━━ Sunulan Alıntı

BOP eş başkanlığını üstlendi…
Emperyalizmin Irak’ı ve Suriye’yi işgâlini destekledi…
TSK’ya kurulan kumpasların “savcısı” oldu…
Yunanistan’ın Ege’deki adalarımızı işgâl etmesine göz yumdu…
PKK ve FETÖ’ye “ne istedilerse verdi”…
Varımızı yoğumuzu satıp ülkeyi “göçmenistan”a çevirdi…
İşte tüm bunların sonucudur ki, ciddi bir beka sorunuyla karşı karşıya kaldı.
Ama dönüp “milli ve yerli” bir kurtarıcı olarak bu seçimi de kazandı!..
Dün seçim zaferinden sonra yaptığı konuşmalarda kazananı “Türkiye” ve “millet”, kaybedenleri de, “ülkemizle ilgili kirli senaryoların sahipleri ile onların aparatları olan terör örgütleri ve tefeciler” diye tanımladı.
7 Düvelden Kutlama
Erdoğan medyasının bugünkü manşetlerinden birisi şu: “7 düvele karşı Erdoğan’ın zaferi”.
Peki o “7 düvel” ne yaptı? Kutlama mesajı yağdırdı.
İşte; aylardır muhalefetle birlikte “Erdoğan’ı sandıkta devirme” planları yaptığı anlatılan ABD Başkanı Biden’ın mesajı:
“NATO Müttefikleri olarak ikili meselelerde ve paylaşılan küresel zorluklarda birlikte çalışmaya devam etmeyi dört gözle bekliyorum.”
Şunlar da diğer “küffarlar”ınki:
“Birlikte çalışmaya devam ederek Türkiye ve İsrail arasındaki iyi ilişkileri daha da ileri götüreceğimize inanıyorum.”
İsrail Cumhurbaşkanı Isaac Herzog
“Fransa ve Türkiye’nin birlikte üstesinden geleceği büyük sınamalar var. Avrupa’ya barışın geri gelmesi, Avrakdeniz İttifakımızın geleceği, Akdeniz denizi. Başkan Erdoğan ile birlikte, ilerlemeye devam edeceğiz.”
Fransa Cumhurbaşkanı Emmanuel Macron
“Ülkelerimiz arasındaki güçlü işbirliğini, ticareti arttırmaktan -NATO müttefikleri olarak- güvenlik tehditleriyle mücadeleye kadar sürdürmeyi dört gözle bekliyorum.”
İngiltere Başbakanı Rishi Sunak
“Ortak meselelerimizi yeni bir ivme ile ilerletmek istiyoruz.”
Almanya Başbakanı Olaf Scholz
“Birlikte çalışmayı sürdürerek Temmuz’daki NATO Zirvesi’ne hazırlanmayı sabırsızlıkla bekliyorum.”
NATO Genel Sekreteri Jens Stoltenberg
“Yeniden seçildiğiniz için tebrikler Recep Tayyip Erdoğan. Ortak güvenliğimiz, gelecekteki bir önceliktir.”
İsveç Başbakanı Ulf Kristersson
“Önümüzdeki yıllarda AB-Türkiye ilişkilerini derinleştirmek için sizinle yeniden çalışmayı dört gözle bekliyorum.”

━━━━
━━ Sunulan Veriler

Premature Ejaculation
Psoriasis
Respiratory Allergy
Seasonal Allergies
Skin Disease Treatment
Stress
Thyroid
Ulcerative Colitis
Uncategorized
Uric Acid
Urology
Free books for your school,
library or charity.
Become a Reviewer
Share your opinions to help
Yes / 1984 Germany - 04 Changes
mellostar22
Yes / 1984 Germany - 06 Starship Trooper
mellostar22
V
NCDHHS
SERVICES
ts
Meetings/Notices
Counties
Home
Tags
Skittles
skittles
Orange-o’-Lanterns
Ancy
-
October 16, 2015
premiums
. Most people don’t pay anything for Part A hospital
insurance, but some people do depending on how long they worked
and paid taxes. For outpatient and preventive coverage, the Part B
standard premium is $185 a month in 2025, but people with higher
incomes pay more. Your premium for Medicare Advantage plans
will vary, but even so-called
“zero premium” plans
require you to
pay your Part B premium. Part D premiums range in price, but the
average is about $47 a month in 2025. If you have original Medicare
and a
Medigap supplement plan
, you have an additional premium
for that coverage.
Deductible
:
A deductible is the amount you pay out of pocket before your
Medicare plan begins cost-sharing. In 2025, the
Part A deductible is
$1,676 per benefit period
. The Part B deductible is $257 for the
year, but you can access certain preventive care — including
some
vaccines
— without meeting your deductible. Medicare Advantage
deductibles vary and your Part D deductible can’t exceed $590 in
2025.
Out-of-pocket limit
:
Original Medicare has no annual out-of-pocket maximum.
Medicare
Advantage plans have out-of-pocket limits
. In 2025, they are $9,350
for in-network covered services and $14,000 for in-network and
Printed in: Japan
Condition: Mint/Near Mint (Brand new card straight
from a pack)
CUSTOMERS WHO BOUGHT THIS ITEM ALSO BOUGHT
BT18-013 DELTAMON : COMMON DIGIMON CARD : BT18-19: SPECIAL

━━━━

**Sorular ve Görevler:**
**1)** Alıntıya göre Temmuz’daki NATO Zirvesi’ne hazırlanmayı sabırsızlıkla beklediğini söyleyen kişi kimdir?
**2)** Alıntının "7 Düvelden Kutlama" ifadesini içeren sözcüklerle açılan ve "Kutlama mesajı yağdırdı." ile kapanan bölümünü hiçbir değişiklik yapmadan döndürün.

**Alıştırma Sonuçları:**
**1)** NATO Genel Sekreteri Jens Stoltenberg.

**2)**
7 Düvelden Kutlama
Erdoğan medyasının bugünkü manşetlerinden birisi şu: “7 düvele karşı Erdoğan’ın zaferi”.
Peki o “7 düvel” ne yaptı? Kutlama mesajı yağdırdı.